MATERIAL SHOWN START
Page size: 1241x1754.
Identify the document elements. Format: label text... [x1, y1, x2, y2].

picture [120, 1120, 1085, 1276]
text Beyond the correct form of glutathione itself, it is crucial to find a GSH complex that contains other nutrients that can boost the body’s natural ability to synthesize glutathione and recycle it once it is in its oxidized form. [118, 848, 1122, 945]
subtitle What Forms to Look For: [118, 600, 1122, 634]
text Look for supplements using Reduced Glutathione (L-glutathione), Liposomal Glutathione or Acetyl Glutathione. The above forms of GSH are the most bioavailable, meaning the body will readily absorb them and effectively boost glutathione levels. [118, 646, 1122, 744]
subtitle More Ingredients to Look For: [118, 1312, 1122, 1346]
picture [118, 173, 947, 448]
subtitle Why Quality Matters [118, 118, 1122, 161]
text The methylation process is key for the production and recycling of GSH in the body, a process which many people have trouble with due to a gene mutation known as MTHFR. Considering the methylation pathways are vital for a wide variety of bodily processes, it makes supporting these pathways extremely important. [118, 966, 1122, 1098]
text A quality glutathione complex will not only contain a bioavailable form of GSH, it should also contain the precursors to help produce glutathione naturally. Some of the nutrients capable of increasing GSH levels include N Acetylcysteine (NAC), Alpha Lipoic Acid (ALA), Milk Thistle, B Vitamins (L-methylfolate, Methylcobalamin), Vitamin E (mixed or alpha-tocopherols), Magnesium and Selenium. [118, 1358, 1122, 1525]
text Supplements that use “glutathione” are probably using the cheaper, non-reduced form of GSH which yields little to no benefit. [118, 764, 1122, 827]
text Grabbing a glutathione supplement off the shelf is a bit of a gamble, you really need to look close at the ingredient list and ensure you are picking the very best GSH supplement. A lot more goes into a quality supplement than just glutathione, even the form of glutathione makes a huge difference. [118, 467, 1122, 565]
MATERIAL SHOWN END
__WORK ITEM__:
Search the listing above for the string "subtitle". Copy every line that contains it.

__TASK ANSWER__:
subtitle What Forms to Look For: [118, 600, 1122, 634]
subtitle More Ingredients to Look For: [118, 1312, 1122, 1346]
subtitle Why Quality Matters [118, 118, 1122, 161]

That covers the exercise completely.